In Picardi v. District Court, ___ P.3d ___, 2011 WL 1205284 (Nev. Mar. 31, 2011), the Nevada Supreme Court struck down a no-class-action arbitration clause as unconscionable under Nevada law:
Nevada public policy favors allowing consumer class action proceedings when the class members present common legal or factual questions but their individual claims may be too small to be economically litigated on an individual basis. We conclude that a clause in a contract that prohibits a consumer from pursuing claims through a class action, whether in court or through arbitration, violates Nevada public policy. Because the class action waiver provision in this matter precludes any form of class action relief, it is contrary to public policy and is therefore unenforceable. Here, because the terms of the arbitration agreement provide that it is void if the class action waiver is found unenforceable, there is no basis on which to compel arbitration.

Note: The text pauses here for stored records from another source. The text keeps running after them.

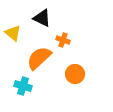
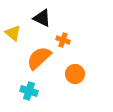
cyan cross: moved 6 px right, 5 px down
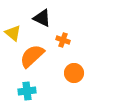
orange semicircle: moved 7 px left, 2 px up
orange circle: moved 1 px left, 1 px up
cyan cross: moved 2 px left; rotated 24 degrees counterclockwise
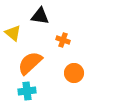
black triangle: moved 2 px left, 2 px up; rotated 18 degrees counterclockwise
orange semicircle: moved 2 px left, 7 px down
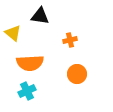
orange cross: moved 7 px right; rotated 32 degrees counterclockwise
orange semicircle: rotated 140 degrees counterclockwise
orange circle: moved 3 px right, 1 px down
cyan cross: rotated 18 degrees counterclockwise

Accordingly, the district court abused its discretion in compelling arbitration, and writ relief is warranted.
Slip op. at 2 (footnote omitted).
The opinion cites two California cases, Szetela v. Discover Bank, 97 Cal.App.4th 1094 (2002) and Fisher v. DCH Temecula Imports LLC, 187 Cal.App.4th 601 (2010), but does not cite our leading case, Discover Bank v. Superior Court (Boehr), 36 Cal.4th 148 (2005).